■ EXERCISE AIM
Would you copy out, exactly as written, each line from the one containing "input uart_rtl_0_rxd;" to the end of the records below?

____________________

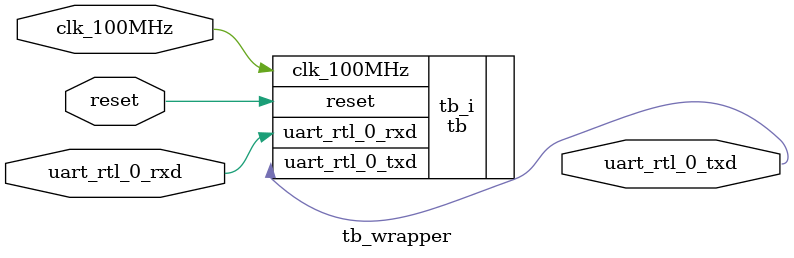
<source format=v>
`timescale 1 ps / 1 ps

module tb_wrapper
   (clk_100MHz,
    reset,
    uart_rtl_0_rxd,
    uart_rtl_0_txd);
  input clk_100MHz;
  input reset;
  input uart_rtl_0_rxd;
  output uart_rtl_0_txd;

  wire clk_100MHz;
  wire reset;
  wire uart_rtl_0_rxd;
  wire uart_rtl_0_txd;

  tb tb_i
       (.clk_100MHz(clk_100MHz),
        .reset(reset),
        .uart_rtl_0_rxd(uart_rtl_0_rxd),
        .uart_rtl_0_txd(uart_rtl_0_txd));
endmodule

</source>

____________________

■ TASK SOLUTION
  input uart_rtl_0_rxd;
  output uart_rtl_0_txd;

  wire clk_100MHz;
  wire reset;
  wire uart_rtl_0_rxd;
  wire uart_rtl_0_txd;

  tb tb_i
       (.clk_100MHz(clk_100MHz),
        .reset(reset),
        .uart_rtl_0_rxd(uart_rtl_0_rxd),
        .uart_rtl_0_txd(uart_rtl_0_txd));
endmodule

</source>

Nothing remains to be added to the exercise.